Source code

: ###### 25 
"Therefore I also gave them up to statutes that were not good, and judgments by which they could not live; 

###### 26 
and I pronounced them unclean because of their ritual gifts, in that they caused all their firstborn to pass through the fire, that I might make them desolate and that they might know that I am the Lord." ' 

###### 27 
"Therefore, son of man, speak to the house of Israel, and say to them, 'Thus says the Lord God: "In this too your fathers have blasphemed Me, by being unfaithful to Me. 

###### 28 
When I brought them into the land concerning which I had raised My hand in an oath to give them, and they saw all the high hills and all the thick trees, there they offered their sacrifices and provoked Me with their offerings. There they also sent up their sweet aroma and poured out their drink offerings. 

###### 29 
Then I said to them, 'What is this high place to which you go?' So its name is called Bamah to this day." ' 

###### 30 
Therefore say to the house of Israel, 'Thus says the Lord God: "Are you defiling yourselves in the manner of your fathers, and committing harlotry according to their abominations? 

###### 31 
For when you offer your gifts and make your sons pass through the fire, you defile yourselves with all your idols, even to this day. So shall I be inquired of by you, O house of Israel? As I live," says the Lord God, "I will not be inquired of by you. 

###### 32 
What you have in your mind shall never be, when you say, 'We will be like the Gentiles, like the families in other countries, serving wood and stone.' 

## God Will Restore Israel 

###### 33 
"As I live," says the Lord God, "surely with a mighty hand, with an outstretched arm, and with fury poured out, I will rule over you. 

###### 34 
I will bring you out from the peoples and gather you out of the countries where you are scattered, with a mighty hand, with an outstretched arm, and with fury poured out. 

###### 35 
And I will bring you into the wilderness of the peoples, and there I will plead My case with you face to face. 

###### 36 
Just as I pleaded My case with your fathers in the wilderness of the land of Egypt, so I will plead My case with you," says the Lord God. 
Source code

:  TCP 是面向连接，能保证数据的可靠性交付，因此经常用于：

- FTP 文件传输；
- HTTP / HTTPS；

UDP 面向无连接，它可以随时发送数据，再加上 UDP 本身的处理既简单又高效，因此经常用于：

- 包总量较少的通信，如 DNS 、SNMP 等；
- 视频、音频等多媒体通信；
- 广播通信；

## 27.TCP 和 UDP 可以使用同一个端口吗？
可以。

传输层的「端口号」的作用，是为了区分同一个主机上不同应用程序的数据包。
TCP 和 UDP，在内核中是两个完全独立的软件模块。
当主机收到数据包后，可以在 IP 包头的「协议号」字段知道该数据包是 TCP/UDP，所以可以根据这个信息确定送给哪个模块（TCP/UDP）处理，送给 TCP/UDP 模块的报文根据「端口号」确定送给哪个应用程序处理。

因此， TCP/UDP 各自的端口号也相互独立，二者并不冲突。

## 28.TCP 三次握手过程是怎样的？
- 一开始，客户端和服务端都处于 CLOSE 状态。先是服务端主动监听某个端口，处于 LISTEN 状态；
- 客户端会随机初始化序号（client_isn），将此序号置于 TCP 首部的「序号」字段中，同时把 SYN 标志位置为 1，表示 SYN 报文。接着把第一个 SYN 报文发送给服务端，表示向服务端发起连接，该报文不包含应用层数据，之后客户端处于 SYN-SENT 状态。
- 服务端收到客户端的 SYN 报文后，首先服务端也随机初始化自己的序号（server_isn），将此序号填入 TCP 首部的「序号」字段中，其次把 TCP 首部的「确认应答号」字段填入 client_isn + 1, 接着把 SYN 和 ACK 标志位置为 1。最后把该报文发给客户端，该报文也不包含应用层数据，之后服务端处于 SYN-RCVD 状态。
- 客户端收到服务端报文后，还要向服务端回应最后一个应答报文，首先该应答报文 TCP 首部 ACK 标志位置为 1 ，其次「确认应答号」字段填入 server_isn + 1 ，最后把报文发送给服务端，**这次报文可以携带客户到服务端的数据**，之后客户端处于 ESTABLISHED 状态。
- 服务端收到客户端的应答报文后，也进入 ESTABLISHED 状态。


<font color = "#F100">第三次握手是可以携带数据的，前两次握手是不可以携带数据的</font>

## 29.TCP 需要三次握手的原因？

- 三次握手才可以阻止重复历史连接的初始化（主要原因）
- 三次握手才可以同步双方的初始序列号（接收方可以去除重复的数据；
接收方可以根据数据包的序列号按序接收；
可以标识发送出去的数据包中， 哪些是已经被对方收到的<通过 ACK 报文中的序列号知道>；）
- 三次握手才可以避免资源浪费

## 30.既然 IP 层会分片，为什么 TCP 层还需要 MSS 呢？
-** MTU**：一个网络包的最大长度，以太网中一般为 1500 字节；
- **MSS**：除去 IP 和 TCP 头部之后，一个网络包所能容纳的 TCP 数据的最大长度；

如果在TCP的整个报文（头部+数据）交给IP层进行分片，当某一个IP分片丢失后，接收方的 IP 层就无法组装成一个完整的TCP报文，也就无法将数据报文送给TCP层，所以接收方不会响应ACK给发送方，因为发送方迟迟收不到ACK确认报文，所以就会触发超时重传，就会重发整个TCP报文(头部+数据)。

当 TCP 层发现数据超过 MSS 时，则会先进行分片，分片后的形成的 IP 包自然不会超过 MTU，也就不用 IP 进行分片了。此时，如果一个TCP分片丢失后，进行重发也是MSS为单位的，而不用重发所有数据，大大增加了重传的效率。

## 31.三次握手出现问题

YOUR ASSIGNMENT —
Copy out the full text of each record above, line for line, with no changes to any character, mark, or spacing.

ANSWER AREA —
Source code

: ###### 25 
"Therefore I also gave them up to statutes that were not good, and judgments by which they could not live; 

###### 26 
and I pronounced them unclean because of their ritual gifts, in that they caused all their firstborn to pass through the fire, that I might make them desolate and that they might know that I am the Lord." ' 

###### 27 
"Therefore, son of man, speak to the house of Israel, and say to them, 'Thus says the Lord God: "In this too your fathers have blasphemed Me, by being unfaithful to Me. 

###### 28 
When I brought them into the land concerning which I had raised My hand in an oath to give them, and they saw all the high hills and all the thick trees, there they offered their sacrifices and provoked Me with their offerings. There they also sent up their sweet aroma and poured out their drink offerings. 

###### 29 
Then I said to them, 'What is this high place to which you go?' So its name is called Bamah to this day." ' 

###### 30 
Therefore say to the house of Israel, 'Thus says the Lord God: "Are you defiling yourselves in the manner of your fathers, and committing harlotry according to their abominations? 

###### 31 
For when you offer your gifts and make your sons pass through the fire, you defile yourselves with all your idols, even to this day. So shall I be inquired of by you, O house of Israel? As I live," says the Lord God, "I will not be inquired of by you. 

###### 32 
What you have in your mind shall never be, when you say, 'We will be like the Gentiles, like the families in other countries, serving wood and stone.' 

## God Will Restore Israel 

###### 33 
"As I live," says the Lord God, "surely with a mighty hand, with an outstretched arm, and with fury poured out, I will rule over you. 

###### 34 
I will bring you out from the peoples and gather you out of the countries where you are scattered, with a mighty hand, with an outstretched arm, and with fury poured out. 

###### 35 
And I will bring you into the wilderness of the peoples, and there I will plead My case with you face to face. 

###### 36 
Just as I pleaded My case with your fathers in the wilderness of the land of Egypt, so I will plead My case with you," says the Lord God. 
Source code

:  TCP 是面向连接，能保证数据的可靠性交付，因此经常用于：

- FTP 文件传输；
- HTTP / HTTPS；

UDP 面向无连接，它可以随时发送数据，再加上 UDP 本身的处理既简单又高效，因此经常用于：

- 包总量较少的通信，如 DNS 、SNMP 等；
- 视频、音频等多媒体通信；
- 广播通信；

## 27.TCP 和 UDP 可以使用同一个端口吗？
可以。

传输层的「端口号」的作用，是为了区分同一个主机上不同应用程序的数据包。
TCP 和 UDP，在内核中是两个完全独立的软件模块。
当主机收到数据包后，可以在 IP 包头的「协议号」字段知道该数据包是 TCP/UDP，所以可以根据这个信息确定送给哪个模块（TCP/UDP）处理，送给 TCP/UDP 模块的报文根据「端口号」确定送给哪个应用程序处理。

因此， TCP/UDP 各自的端口号也相互独立，二者并不冲突。

## 28.TCP 三次握手过程是怎样的？
- 一开始，客户端和服务端都处于 CLOSE 状态。先是服务端主动监听某个端口，处于 LISTEN 状态；
- 客户端会随机初始化序号（client_isn），将此序号置于 TCP 首部的「序号」字段中，同时把 SYN 标志位置为 1，表示 SYN 报文。接着把第一个 SYN 报文发送给服务端，表示向服务端发起连接，该报文不包含应用层数据，之后客户端处于 SYN-SENT 状态。
- 服务端收到客户端的 SYN 报文后，首先服务端也随机初始化自己的序号（server_isn），将此序号填入 TCP 首部的「序号」字段中，其次把 TCP 首部的「确认应答号」字段填入 client_isn + 1, 接着把 SYN 和 ACK 标志位置为 1。最后把该报文发给客户端，该报文也不包含应用层数据，之后服务端处于 SYN-RCVD 状态。
- 客户端收到服务端报文后，还要向服务端回应最后一个应答报文，首先该应答报文 TCP 首部 ACK 标志位置为 1 ，其次「确认应答号」字段填入 server_isn + 1 ，最后把报文发送给服务端，**这次报文可以携带客户到服务端的数据**，之后客户端处于 ESTABLISHED 状态。
- 服务端收到客户端的应答报文后，也进入 ESTABLISHED 状态。


<font color = "#F100">第三次握手是可以携带数据的，前两次握手是不可以携带数据的</font>

## 29.TCP 需要三次握手的原因？

- 三次握手才可以阻止重复历史连接的初始化（主要原因）
- 三次握手才可以同步双方的初始序列号（接收方可以去除重复的数据；
接收方可以根据数据包的序列号按序接收；
可以标识发送出去的数据包中， 哪些是已经被对方收到的<通过 ACK 报文中的序列号知道>；）
- 三次握手才可以避免资源浪费

## 30.既然 IP 层会分片，为什么 TCP 层还需要 MSS 呢？
-** MTU**：一个网络包的最大长度，以太网中一般为 1500 字节；
- **MSS**：除去 IP 和 TCP 头部之后，一个网络包所能容纳的 TCP 数据的最大长度；

如果在TCP的整个报文（头部+数据）交给IP层进行分片，当某一个IP分片丢失后，接收方的 IP 层就无法组装成一个完整的TCP报文，也就无法将数据报文送给TCP层，所以接收方不会响应ACK给发送方，因为发送方迟迟收不到ACK确认报文，所以就会触发超时重传，就会重发整个TCP报文(头部+数据)。

当 TCP 层发现数据超过 MSS 时，则会先进行分片，分片后的形成的 IP 包自然不会超过 MTU，也就不用 IP 进行分片了。此时，如果一个TCP分片丢失后，进行重发也是MSS为单位的，而不用重发所有数据，大大增加了重传的效率。

## 31.三次握手出现问题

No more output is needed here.